What is needed →
Display each line of the listing that contains the string "entities".
'''
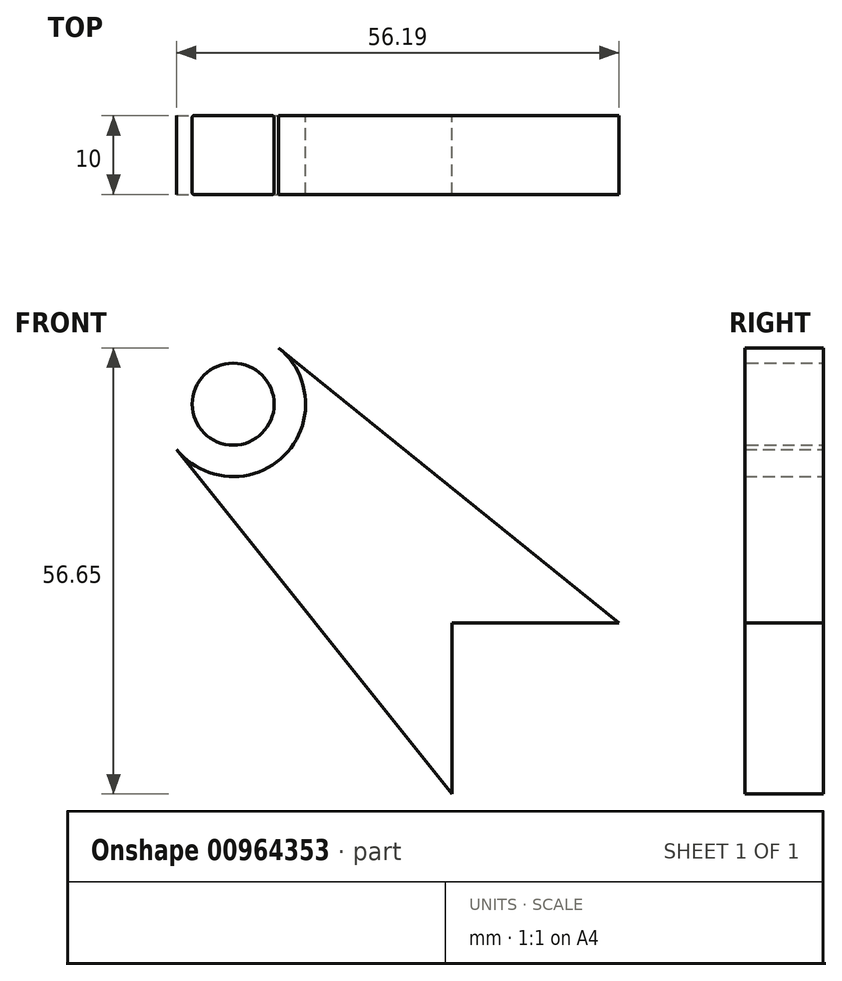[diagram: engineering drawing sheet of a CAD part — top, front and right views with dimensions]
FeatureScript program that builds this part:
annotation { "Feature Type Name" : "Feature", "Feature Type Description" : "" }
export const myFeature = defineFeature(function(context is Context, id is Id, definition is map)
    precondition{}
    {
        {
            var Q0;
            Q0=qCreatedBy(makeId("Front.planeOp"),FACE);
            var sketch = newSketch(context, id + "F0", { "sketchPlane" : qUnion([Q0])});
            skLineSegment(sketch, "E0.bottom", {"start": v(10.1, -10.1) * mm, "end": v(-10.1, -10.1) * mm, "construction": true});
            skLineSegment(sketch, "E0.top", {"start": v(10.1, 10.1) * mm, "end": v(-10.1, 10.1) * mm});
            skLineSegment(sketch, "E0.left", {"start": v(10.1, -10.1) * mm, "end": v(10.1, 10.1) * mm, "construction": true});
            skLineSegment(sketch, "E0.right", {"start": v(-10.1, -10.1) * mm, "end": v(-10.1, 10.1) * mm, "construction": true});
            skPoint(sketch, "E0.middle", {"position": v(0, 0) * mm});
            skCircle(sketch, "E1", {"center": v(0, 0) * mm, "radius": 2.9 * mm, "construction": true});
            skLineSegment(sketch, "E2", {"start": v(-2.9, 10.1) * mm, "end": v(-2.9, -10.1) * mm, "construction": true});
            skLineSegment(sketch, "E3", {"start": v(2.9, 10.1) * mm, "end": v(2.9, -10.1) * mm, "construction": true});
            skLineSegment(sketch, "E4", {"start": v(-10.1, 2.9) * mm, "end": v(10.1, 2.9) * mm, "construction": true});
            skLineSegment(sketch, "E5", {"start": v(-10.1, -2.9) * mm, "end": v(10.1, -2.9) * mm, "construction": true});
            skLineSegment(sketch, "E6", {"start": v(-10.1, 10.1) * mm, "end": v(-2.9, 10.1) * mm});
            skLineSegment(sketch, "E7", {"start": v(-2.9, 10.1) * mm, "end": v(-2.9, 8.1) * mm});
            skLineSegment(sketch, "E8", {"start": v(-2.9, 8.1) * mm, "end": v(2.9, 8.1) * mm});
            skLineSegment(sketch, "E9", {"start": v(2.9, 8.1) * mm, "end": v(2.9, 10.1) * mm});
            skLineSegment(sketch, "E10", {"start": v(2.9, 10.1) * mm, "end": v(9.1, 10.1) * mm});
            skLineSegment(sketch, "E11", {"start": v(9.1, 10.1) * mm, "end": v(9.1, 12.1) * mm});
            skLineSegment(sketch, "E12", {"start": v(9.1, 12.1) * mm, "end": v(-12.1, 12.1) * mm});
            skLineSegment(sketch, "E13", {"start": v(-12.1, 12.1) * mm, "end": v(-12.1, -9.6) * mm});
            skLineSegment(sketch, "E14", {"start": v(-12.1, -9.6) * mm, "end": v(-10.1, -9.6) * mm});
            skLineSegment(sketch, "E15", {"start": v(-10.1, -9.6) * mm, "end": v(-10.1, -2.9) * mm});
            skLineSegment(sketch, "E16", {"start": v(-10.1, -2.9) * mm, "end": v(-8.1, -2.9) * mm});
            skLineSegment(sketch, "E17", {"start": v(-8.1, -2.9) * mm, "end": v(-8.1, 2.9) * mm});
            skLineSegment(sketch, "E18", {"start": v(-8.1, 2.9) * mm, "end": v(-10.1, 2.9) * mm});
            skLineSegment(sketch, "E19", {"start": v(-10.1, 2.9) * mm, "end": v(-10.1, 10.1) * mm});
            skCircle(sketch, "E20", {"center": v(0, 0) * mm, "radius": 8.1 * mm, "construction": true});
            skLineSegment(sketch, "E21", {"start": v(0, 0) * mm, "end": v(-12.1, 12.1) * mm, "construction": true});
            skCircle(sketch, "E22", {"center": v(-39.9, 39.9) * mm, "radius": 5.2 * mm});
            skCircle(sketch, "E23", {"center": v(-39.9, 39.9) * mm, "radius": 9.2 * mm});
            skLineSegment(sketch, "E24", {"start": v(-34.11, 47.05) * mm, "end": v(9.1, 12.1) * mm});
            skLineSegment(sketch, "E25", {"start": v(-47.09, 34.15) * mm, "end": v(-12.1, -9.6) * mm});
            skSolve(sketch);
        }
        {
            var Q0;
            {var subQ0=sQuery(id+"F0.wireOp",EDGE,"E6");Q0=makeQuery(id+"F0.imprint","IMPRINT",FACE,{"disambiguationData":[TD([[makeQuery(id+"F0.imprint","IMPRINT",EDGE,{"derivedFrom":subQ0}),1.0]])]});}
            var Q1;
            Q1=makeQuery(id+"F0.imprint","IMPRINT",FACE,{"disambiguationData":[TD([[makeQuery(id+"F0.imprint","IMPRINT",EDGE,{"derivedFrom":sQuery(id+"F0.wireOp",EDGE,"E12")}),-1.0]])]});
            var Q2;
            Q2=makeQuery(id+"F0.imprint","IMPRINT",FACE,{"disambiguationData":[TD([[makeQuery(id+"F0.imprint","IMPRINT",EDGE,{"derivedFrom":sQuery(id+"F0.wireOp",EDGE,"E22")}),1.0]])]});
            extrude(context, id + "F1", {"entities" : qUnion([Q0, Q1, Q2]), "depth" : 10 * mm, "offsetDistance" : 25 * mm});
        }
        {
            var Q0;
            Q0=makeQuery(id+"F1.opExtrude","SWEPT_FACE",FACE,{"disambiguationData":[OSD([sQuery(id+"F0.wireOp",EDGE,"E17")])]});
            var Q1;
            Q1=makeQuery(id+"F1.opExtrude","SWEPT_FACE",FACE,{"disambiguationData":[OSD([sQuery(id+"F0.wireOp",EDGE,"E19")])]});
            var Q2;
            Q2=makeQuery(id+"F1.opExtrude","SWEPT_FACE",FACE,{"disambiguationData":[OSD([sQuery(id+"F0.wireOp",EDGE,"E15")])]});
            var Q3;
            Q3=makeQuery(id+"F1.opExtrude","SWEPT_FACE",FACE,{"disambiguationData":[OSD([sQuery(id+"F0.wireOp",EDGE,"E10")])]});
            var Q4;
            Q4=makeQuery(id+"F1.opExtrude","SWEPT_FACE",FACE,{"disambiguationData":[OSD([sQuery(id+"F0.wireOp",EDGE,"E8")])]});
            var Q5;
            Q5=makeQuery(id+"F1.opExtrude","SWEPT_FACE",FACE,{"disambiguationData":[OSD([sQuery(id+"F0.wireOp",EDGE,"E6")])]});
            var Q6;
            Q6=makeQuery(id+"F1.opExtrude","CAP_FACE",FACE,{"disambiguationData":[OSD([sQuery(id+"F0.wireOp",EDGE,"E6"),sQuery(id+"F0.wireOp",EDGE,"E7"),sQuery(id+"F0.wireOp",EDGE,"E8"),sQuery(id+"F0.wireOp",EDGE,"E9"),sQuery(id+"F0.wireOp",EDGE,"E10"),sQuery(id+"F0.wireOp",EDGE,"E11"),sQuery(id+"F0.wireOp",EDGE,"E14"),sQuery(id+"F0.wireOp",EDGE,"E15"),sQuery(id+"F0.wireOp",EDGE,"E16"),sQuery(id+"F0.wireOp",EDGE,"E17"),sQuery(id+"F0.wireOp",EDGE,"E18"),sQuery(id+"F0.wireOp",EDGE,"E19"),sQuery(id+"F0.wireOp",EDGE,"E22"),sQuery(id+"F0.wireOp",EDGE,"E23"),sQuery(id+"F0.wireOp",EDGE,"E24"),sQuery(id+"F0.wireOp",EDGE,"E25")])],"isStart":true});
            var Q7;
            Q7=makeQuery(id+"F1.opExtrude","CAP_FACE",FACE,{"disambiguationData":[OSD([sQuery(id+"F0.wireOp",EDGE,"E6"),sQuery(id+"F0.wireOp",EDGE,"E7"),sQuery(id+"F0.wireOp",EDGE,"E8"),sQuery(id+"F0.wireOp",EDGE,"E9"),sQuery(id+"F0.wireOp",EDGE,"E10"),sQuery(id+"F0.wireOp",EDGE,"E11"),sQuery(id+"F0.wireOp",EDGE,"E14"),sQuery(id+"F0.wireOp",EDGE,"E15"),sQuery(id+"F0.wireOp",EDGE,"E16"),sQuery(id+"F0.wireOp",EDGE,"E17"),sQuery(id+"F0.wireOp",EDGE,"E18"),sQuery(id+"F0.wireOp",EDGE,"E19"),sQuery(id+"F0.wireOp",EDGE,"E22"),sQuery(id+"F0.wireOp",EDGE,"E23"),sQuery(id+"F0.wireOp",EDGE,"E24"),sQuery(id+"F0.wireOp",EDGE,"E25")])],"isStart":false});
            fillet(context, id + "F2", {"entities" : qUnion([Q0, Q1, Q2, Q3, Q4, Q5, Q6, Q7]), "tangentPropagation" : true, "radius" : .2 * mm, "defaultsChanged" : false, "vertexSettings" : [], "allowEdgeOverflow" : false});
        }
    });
'''
Solution to this problem →
            extrude(context, id + "F1", {"entities" : qUnion([Q0, Q1, Q2]), "depth" : 10 * mm, "offsetDistance" : 25 * mm});
            fillet(context, id + "F2", {"entities" : qUnion([Q0, Q1, Q2, Q3, Q4, Q5, Q6, Q7]), "tangentPropagation" : true, "radius" : .2 * mm, "defaultsChanged" : false, "vertexSettings" : [], "allowEdgeOverflow" : false});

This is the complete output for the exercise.